SCIRI was founded in 1980, at the beginning of the Iran-Iraq war, by Iraqi Shiite clerics who sought a haven from oppression by Saddam with fellow Shiites in neighboring Iran. But the relationship was controversial from the beginning, according to Imam Mustafa al-Qazwini, an Iraqi-born Shiite in Los Angeles whose father was a founder of SCIRI.

A handsome 42-year-old with a neatly trimmed, graying beard, al-Qazwini wears a black turban, symbolizing his family's descent from the prophet Mohammed. A naturalized U.S. citizen, he speaks fluent, colloquial English. We met earlier this month at a Washington conference of the Universal Muslim Association of America, an organization of politically active American Shiite Muslims.

His father, Ayatollah Mortada al-Qazwini, broke with SCIRI's al-Hakim soon after the group's founding amid a dispute about its alliance with Iran, al-Qazwini told me. His father believed that Iraqi Shiites would be better served by leaders who remained independent of foreign governments -- Iranian or American. In the mid-1980s, the Qazwini clan left Iran for the United States and its open political system. The elder al-Qazwini returned to Iraq last year, settling in Karbala, and, in the model of Grand Ayatollah Ali al-Sistani, remains aloof from politics in the belief that clergy should not play a direct role in governance, his son told me.

Al-Qazwini said that he and his father have rebuffed overtures from the U.S. State Department and the Central Intelligence Agency over the years because they did not want to align themselves with any foreign governments. "I always feel, if you can work freely from these governments you should," al-Qazwini said. "Generally Iraqis don't like the idea of dependence. Once someone is seen as collaborating with a foreign government, they might not be as trusted." That has been a problem to varying degrees for both Chalabi and SCIRI in Iraq, he added.

Still, SCIRI, now led by Ayatollah al-Hakim's younger brother, Abdul Aziz al-Hakim, retains significant clout as the best organized Shiite party, in part because of the support it had from Iran. SCIRI is believed to have taken from Iran an amount similar to the more than $30 million Chalabi's INC accepted in U.S. funding before being abruptly cut off last month. And despite its quasi-official relationship with the United States, SCIRI mostly kept the Great Satan at arm's length. Until 2002, most contacts with the United States were made informally through Chalabi and Kurdish representatives, according to SCIRI's U.S.-based representative, Karim Khutar al-Musawi, who told me about the group over coffee recently in Washington's Mayflower Hotel.

Aside from acting as a kind of liaison between the United States and Iran, in the mid-'90s SCIRI agents also worked openly with Chalabi in northern Iraq on operations to undermine Saddam. Chalabi was then working for the CIA, whose small team in northern Iraq was headed by former CIA operative Bob Baer. "SCIRI was never under any sort of Western supervision or control. They did exactly what they wanted.
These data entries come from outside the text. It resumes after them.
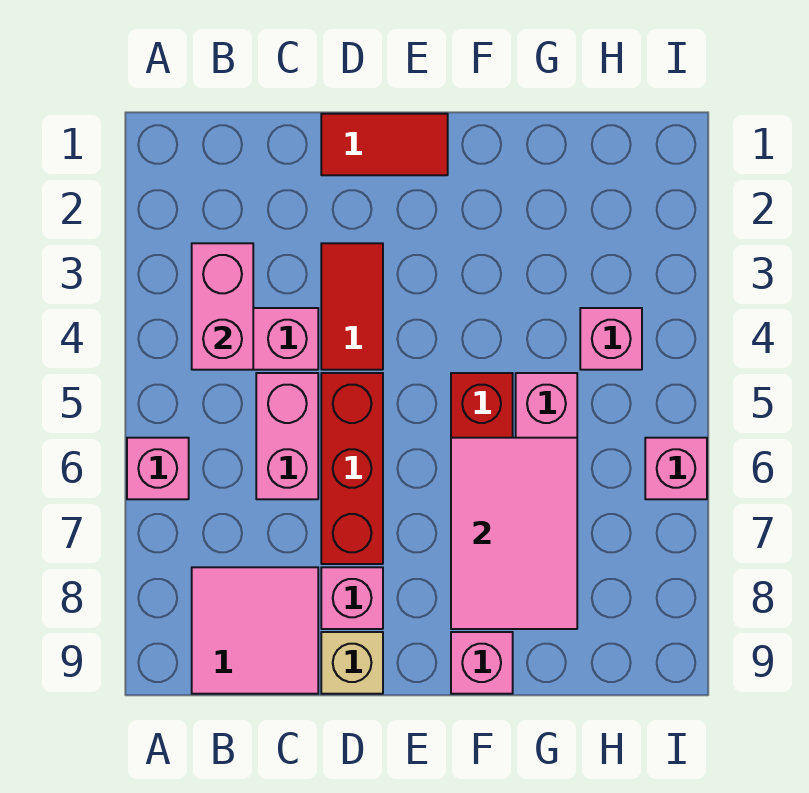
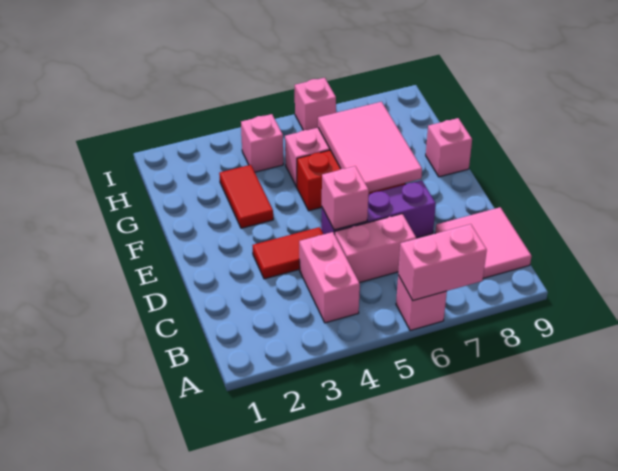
pink brick B3:B4 level 2 -> pink brick A6:A7 level 2
red tile D1:E1 level 1 -> red tile F3:G3 level 1
red brick D5:D7 level 1 -> purple brick D5:D7 level 1
pink brick D8 level 1 -> pink brick D5 level 2
tan brick D9 level 1 -> none
pink tile F6:G8 level 2 -> pink tile E6:G7 level 2

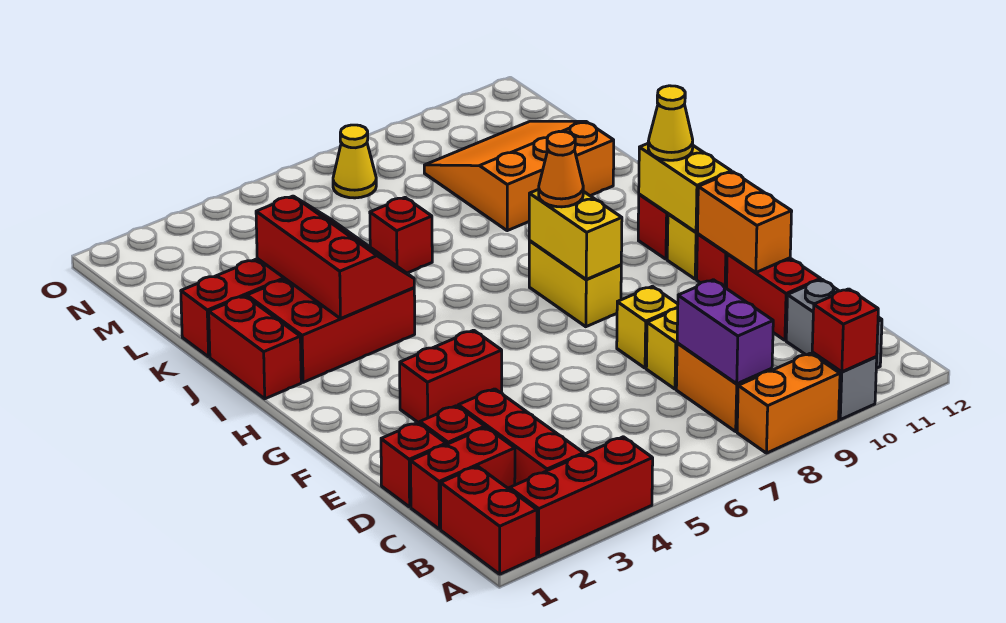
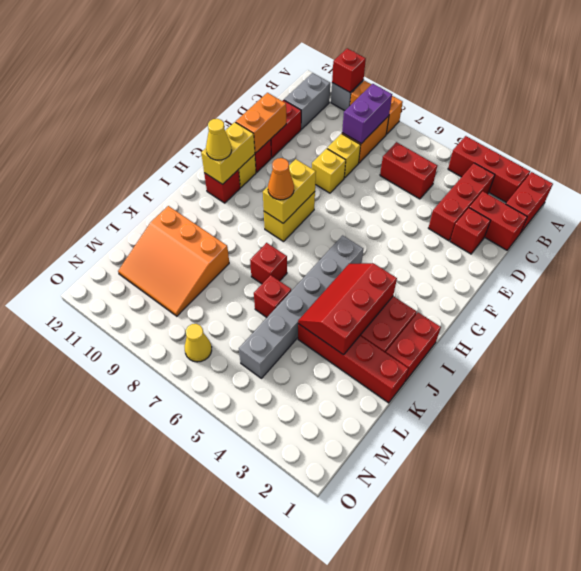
red brick D1 level 1 -> red brick J7 level 1
red brick F3:F4 level 1 -> red brick C5:C6 level 1
none -> grey brick H5:M5 level 1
And they reported to Tehran," Baer told me.

As an American agent, Baer was keen to learn all he could about Iran. Chalabi invited him to meet his contacts in Tehran, but Baer had to decline. "I would have been happy to, but that was a firing offense. The State Department would have gone nuts," he said. But there was no restriction on meeting with SCIRI, which, after all, was part of the American-backed Iraqi National Congress. So, Baer said, he talked often with SCIRI agents in northern Iraq, where the Americans and Iranians shared a common enemy in Saddam Hussein.

A master manipulator, Chalabi frequently played Iranian and American intelligence off each other, Baer said. The most serious stunt occurred in February 1995, when Chalabi was gathering support for an uprising against Saddam. The Americans were noncommittal and, among other moves, the INC leader went fishing for Iranian support. He forged a letter from America's National Security Council that appeared to direct him to assassinate Saddam, then left it on his desk for Iranian intelligence agents to read, hoping the disinformation would convince the Iranians that the United States was serious about toppling Saddam, Baer said. "He was being very practical about this. He needed the Iranians to think the plan would go through so they would let loose with the Badr Brigades," the armed wing of SCIRI.

Chalabi's uprising, and a parallel coup planned by Sunni Iraqi military officers inside Iraq, collapsed amid betrayals by the Kurds and continued ambivalence from Washington. The debacle caused both the CIA and SCIRI to part ways with Chalabi in 1996. But by 2002, when it looked as if President Bush was serious about toppling Saddam, SCIRI began sniffing around again. Its representative, al-Musawi, set up shop in Washington. And in August 2002, SCIRI logged its first formal contact with the United States when Ayatollah al-Hakim's younger brother, Abdul, traveled to Washington as its representative for a pre-war round of meetings with Bush administration officials.